During the U.S. invasion of Iraq, Syria’s Assad regime was helping insurgents to cross the border and kill Americans. In response to the Syrian provocation, the Bush administration considered a broad range of policy options. But one family of options always remained off the table: regime change or any combination of pressures that might destabilize Damascus. The prevailing interagency concern was that Syria without Assad could prove even more militant than under his terrorist-supporting regime.
At the Department of Defense—where I worked—we held a dissenting view. While the Pentagon didn’t advocate toppling the Assad regime, we likewise didn’t see an interest in helping to preserve the dictator’s grip on power. In discussing the administration’s Syria policy, then Assistant Secretary of Defense Peter Rodman—a former aide to Secretary of State Henry Kissinger who served in five U.S. administrations—recalled Averell Harriman, the U.S. ambassador to the Soviet Union from 1943–1946. It was Harriman, Rodman sardonically noted, who once said, “Stalin I can deal with. It’s the hard-liners in the Kremlin who scare me.”
Three weeks and hundreds of casualties into the Syrian uprising, longstanding concerns about whom and what will replace Assad are resurfacing. So too is the atavistic attachment to a regime that not only has killed thousands of its own citizens, but contributed to the deaths of dozens if not hundreds of U.S. troops and contractors in Iraq. Support for the regime goes beyond the standard “devil you know” rationale. To wit, one commentator in The National Interest recently opined that “Washington knows [Syrian President] Bashar well and it knows how rational and predictable he is in foreign affairs.” No doubt, Assad hasn’t killed millions like Stalin. But he has spent his first decade in power recklessly dedicated to undermining stability—and U.S. interests—in the Middle East.
Here’s the devil we know: Since 2006 alone, Assad’s Syria has exponentially increased the capabilities of the Lebanese Shia militia Hezbollah, providing the organization with advanced anti-ship and highly accurate M-600 missiles, top of the line anti-tank weapons, and has allowed the organization to establish a SCUD base on Syrian soil.

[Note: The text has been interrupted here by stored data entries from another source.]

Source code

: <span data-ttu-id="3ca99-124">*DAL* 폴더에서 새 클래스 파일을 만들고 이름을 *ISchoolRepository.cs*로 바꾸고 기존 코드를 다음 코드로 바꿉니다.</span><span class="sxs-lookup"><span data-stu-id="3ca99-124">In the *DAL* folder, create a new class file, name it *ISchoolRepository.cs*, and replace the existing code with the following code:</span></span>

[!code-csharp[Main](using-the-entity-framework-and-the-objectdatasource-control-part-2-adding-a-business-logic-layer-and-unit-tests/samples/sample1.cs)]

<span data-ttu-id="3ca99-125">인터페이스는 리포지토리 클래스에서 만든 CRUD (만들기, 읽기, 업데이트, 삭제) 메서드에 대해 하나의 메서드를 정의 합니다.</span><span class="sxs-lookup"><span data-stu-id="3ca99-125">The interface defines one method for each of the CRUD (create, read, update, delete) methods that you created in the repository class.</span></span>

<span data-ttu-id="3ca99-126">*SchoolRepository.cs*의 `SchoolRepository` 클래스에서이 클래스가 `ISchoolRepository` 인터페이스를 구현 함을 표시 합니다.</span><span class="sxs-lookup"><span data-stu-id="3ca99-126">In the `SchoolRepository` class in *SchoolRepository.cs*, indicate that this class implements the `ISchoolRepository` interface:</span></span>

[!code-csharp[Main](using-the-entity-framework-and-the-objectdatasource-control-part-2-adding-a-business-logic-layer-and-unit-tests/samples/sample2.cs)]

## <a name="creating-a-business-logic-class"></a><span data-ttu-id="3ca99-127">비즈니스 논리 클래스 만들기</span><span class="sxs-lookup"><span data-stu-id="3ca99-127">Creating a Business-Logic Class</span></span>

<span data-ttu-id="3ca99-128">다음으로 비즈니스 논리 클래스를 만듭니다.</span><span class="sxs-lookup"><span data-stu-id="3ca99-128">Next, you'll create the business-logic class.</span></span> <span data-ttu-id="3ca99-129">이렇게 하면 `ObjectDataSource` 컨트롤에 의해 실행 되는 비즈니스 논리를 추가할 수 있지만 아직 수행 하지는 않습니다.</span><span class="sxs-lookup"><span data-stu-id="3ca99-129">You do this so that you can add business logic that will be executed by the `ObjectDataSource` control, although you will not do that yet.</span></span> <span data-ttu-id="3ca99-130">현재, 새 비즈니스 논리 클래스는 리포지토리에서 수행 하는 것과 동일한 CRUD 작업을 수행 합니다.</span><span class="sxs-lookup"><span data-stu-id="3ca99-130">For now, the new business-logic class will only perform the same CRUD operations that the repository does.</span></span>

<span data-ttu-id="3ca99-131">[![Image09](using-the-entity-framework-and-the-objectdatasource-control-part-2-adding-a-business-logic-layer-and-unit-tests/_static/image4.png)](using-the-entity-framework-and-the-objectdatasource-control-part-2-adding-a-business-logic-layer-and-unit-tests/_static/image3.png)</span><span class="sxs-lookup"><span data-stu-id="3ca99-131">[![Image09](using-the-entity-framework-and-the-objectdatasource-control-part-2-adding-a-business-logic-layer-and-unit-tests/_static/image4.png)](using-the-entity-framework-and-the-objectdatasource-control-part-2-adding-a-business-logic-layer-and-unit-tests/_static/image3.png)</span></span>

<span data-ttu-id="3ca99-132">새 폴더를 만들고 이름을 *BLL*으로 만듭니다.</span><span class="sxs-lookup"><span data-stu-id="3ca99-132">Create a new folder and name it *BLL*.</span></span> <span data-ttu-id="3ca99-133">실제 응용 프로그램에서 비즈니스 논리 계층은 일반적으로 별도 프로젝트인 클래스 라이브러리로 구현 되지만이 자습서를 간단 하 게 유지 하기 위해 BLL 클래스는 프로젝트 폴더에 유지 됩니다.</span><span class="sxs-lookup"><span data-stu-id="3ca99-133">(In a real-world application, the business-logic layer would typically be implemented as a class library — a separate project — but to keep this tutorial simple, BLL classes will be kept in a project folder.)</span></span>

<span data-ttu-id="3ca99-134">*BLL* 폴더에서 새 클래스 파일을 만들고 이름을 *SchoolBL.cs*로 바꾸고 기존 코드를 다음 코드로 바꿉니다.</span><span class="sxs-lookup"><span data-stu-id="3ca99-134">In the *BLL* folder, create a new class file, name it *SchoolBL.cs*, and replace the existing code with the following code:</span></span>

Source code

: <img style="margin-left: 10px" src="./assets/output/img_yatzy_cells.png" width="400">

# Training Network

At the same time, Assad continues to meddle (and murder) in Lebanon, harbor and support Hamas, and subvert Iraq. Damascus remains a strategic ally of otherwise isolated Tehran. And in 2007, it was revealed that Assad’s Syria was progressing toward building a nuclear weapon. Given the pernicious effect of Assad’s policies on U.S. interests and the region, it’s difficult to imagine that a successor or replacement regime could be worse.
Of course, Washington can not dismiss outright the “perfect storm” scenario. It is possible, for example, that Assad might be replaced by an even more overtly hostile member of his Alawite minority sect. Alternately, the regime could be supplanted by a more militant anti-American Sunni junta, triggering a wholesale massacre of Alawites and a massive emigration of Christians. Perhaps the Assad regime would be replaced by an Islamist theocracy lead by the Muslim Brotherhood, or worse, absent an effective despot, Syria could devolve into chaos, providing an opportunity for Al Qaeda to establish a foothold in the Levant. These scenarios could transpire, and none of them would serve U.S. interests. But neither does Assad, and despite some remaining ill-placed optimism that he will reform, it should by now be clear that the regime is irredeemable.
It perhaps goes without saying that the United States should not be in the business of regime removal in Syria. Yet it’s time to revise the assumption that Washington somehow has a vested interest in Bashar Assad’s political survival. As the brave Syrian people do the hard work and pay a high price to rid themselves of a corrupt, capricious, and brutal dictator, America should not be throwing him a lifeline.
Years ago when I was working in the Bush administration, I was tasked to write an options paper on Syria. Prior to putting pen to paper, I sought the sage counsel of the late Peter Rodman, who, in typical fashion quipped, “Kissinger tasked me to write the same paper in the early 1970s.” Today, 40 years and seven presidents later, the United States is still seeking an effective policy to contend with the Assad regime. Paralyzed by concerns of what comes next, the Obama administration—like the Bush administration before it—continues to cling to the status quo. Regrettably, if the Assad regime weathers this storm, hamstrung by ongoing fears of worst-case succession scenarios in Damascus, decades from now Bashar—or his own son Hafez—will remain a policy challenge for the United States.
David Schenker is Aufzien Fellow and director of the Program on Arab Politics at the Washington Institute for Near East Policy. He served as Levant director in the Pentagon from 2002-2006.